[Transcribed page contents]
======

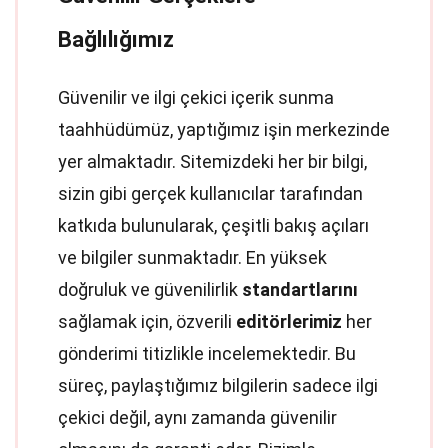
Bağlılığımız
Güvenilir ve ilgi çekici içerik sunma
taahhüdümüz, yaptığımız işin merkezinde
yer almaktadır. Sitemizdeki her bir bilgi,
sizin gibi gerçek kullanıcılar tarafından
katkıda bulunularak, çeşitli bakış açıları
ve bilgiler sunmaktadır. En yüksek
doğruluk ve güvenilirlik
standartlarını
sağlamak için, özverili
editörlerimiz
her
gönderimi titizlikle incelemektedir. Bu
süreç, paylaştığımız bilgilerin sadece ilgi
çekici değil, aynı zamanda güvenilir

======

TASK ITEM:
Each line in the records above that contains the word "çekici" must be copied.

RESPONSE AREA:
Güvenilir ve ilgi çekici içerik sunma
çekici değil, aynı zamanda güvenilir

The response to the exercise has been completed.